Timuçin'e bağırdığımı, kolunu tuttuğumu falan görmüş müydü acaba? Gördüyse ne düşünmüştü? Ah! Elbette sevgili olduğumuzu sanmıştı. Sonuçta yeni gelmişti ve bizim uzun zamandır tanıştığımızı, kardeş gibi olduğumuzu bilemezdi. Kafamı toparlanmak istercesine iki yana salladım ve koşarak Timuçin'in peşinden gittim. Ne söyleyeceğimi yada nasıl davranacağımı bilmiyordum, tek bildiğim o an oradan kaçmak istediğimdi.

Bahçe kapısını sertçe itip dışarıya çıktığımda okulun ilk haftaları olmasına rağmen devamsızlık yaptığım için kendimi alkışlamak istiyordum. Evet bir öğrenci olarak bazı sorumluluklarım vardı ama ondan önce ben bir dosttum ve kardeşim dediğim çocuğu yalnız bırakamazdım. Devamsızlık işi kötü olmuştu doğru ama ondan daha önemli şeyler vardı, olmalıydı.

Timuçin'i görmek umuduyla sağa sola bakındığımda aşağıya koştuğunu gördüm. Çok uzaklaşmıştı, Peşinden koşsam da yakalayamayacağımı biliyordum. Saniyeler sonra gözden kaybolduğunda olduğum yerde durmak dışında birşeyler yapmayı akıl edebilmiştim nihayet.

Elimi okul pantolonumun cebine atarak ne kadar param olduğuna baktım. Tahmin ettiğim yere gitse iyi ederdi çünkü eğer umduğum gibi olmazsa eve çok geç kalacağım kesindi.

Taksiden inip etrafta tek tük ağaçların olduğu boş yolda yürümeye başladığımda gözlerim her yerde tek bir kişiyi arıyordu. Kayalıkların tepesine çıkan bir karartı gördüğümde kafamı yine sağa sola salladım. Şu aralar bu hareketi çok sık yapıyordum.

Vakit kaybetmeden bende kayalıklardan çıkmaya başladım. Başlarda her şey çok normaldi ancak yükseğe çıktıkça başım dönmeye başlamıştı. Tırmanmaya devam ettim ve sonunda tahminlerimde yanılmadığım için kendimi içimden alkışladım. Bunu hak etmiştim.

Gidip denize taraf bakan kayalıkların ucunda oturan Timuçin'in yanına yerleştiğimde gözlerini denizden ayırmadı, hatta beni görmezden geldi. Tekrar ediyorum beni. Görmezden. Geldi.
Beni beni!
"Noluyor Timuçin, sorun ne !"
Diye bağırdığımda sessizliğini korumayı başardı.
"Timtim, kardeşim anlat bana" biraz yumuşak davransam belki işe yaradı.

Ama yine ses yok !

Hırsla ayağa kalkıp önünde dikildiğimde tahmin edildiği üzere istifini bozmadı. Ayağımı yere vurarak babasından vitrinde gördüğü oyuncağı isteyen çocuk edasıyla "Anlat. Anlat. Anlat.." diye mızmızlanmaya başladım. Israrımsı bir mızmızlanmaydı bu, yada her neyse ondan işte.

Ayakta olduğum için yüzünü göremiyordum.
Bu yüzden biraz geri çeklidiğimde yüzü görüş alanıma girmişti ve tek bir yaşam belirtisi yoktu.

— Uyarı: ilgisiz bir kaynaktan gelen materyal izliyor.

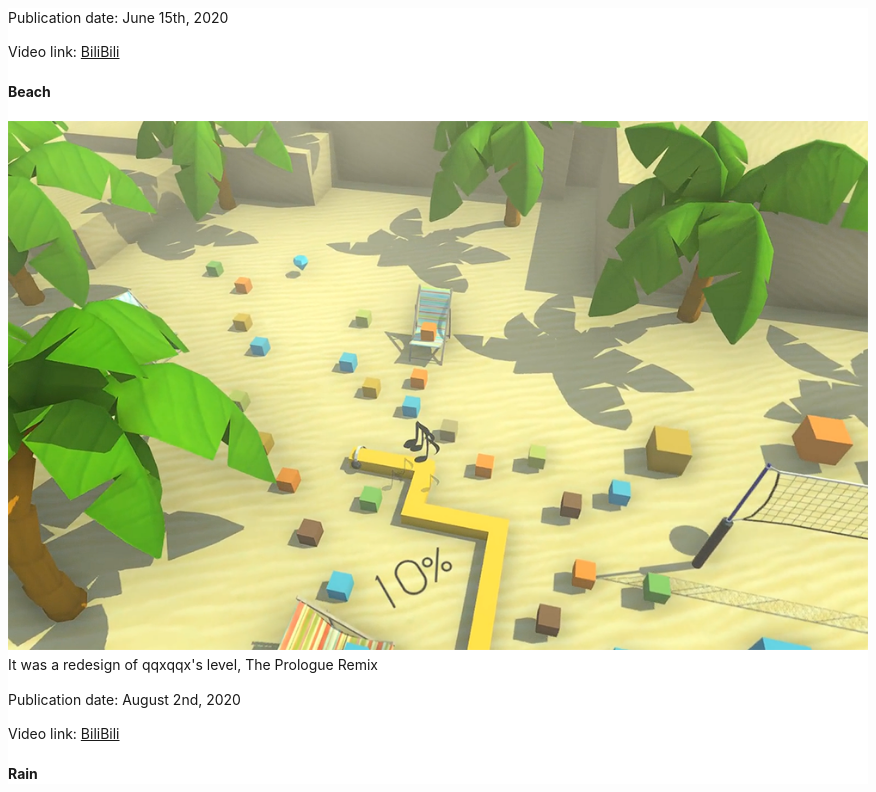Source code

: Publication date: June 15th, 2020

Video link: [BiliBili](https://www.bilibili.com/video/BV15g4y1q7Vx)

#### Beach
![beach](img/works/beach.png)
It was a redesign of qqxqqx's level, The Prologue Remix

Publication date: August 2nd, 2020

Video link: [BiliBili](https://www.bilibili.com/video/BV1964y1F7Sc)

#### Rain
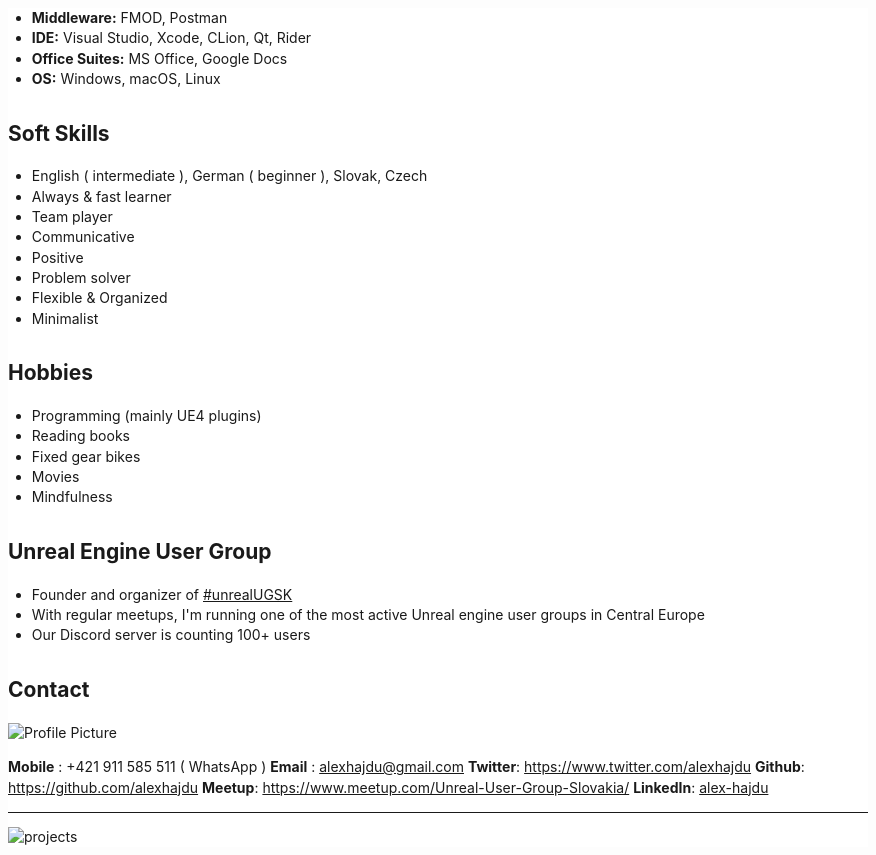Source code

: - **Middleware:** FMOD, Postman
- **IDE:** Visual Studio, Xcode, CLion, Qt, Rider
- **Office Suites:** MS Office, Google Docs
- **OS:** Windows, macOS, Linux

## Soft Skills

- English ( intermediate ), German ( beginner ), Slovak, Czech
- Always & fast learner
- Team player
- Communicative
- Positive
- Problem solver
- Flexible & Organized
- Minimalist

## Hobbies
- Programming (mainly UE4 plugins)
- Reading books
- Fixed gear bikes
- Movies
- Mindfulness

## Unreal Engine User Group

- Founder and organizer of [#unrealUGSK](http://bit.ly/unrealUGSK)
-   With regular meetups, I'm running one of the most active Unreal engine user groups in Central Europe
-   Our Discord server is counting 100+ users

## Contact

![Profile Picture](https://alexhajdu.github.io/pp2.png)

**Mobile**		: +421 911 585 511 ( WhatsApp )
**Email**		: alexhajdu@gmail.com
**Twitter**: https://www.twitter.com/alexhajdu
**Github**: https://github.com/alexhajdu
**Meetup**: https://www.meetup.com/Unreal-User-Group-Slovakia/
**LinkedIn**: [alex-hajdu](https://www.linkedin.com/in/alex-hajdu-99139326/)

---
![projects](https://alexhajdu.github.io/projects.png)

"Huu kime diyorum bi'mimik yap, yaprak kımıldasın yüzünde Timuçin!"

Sinirle bulunduğum yerde biraz daha geriledim
"Yeter artık, bıktım senin şu inadından ne olduğunu hemen şimdi anlatıyorsun yoksa.."
Pekala onu şu anda birşeyle tehdit etmenin bir sakıncası olmazdı değil mi?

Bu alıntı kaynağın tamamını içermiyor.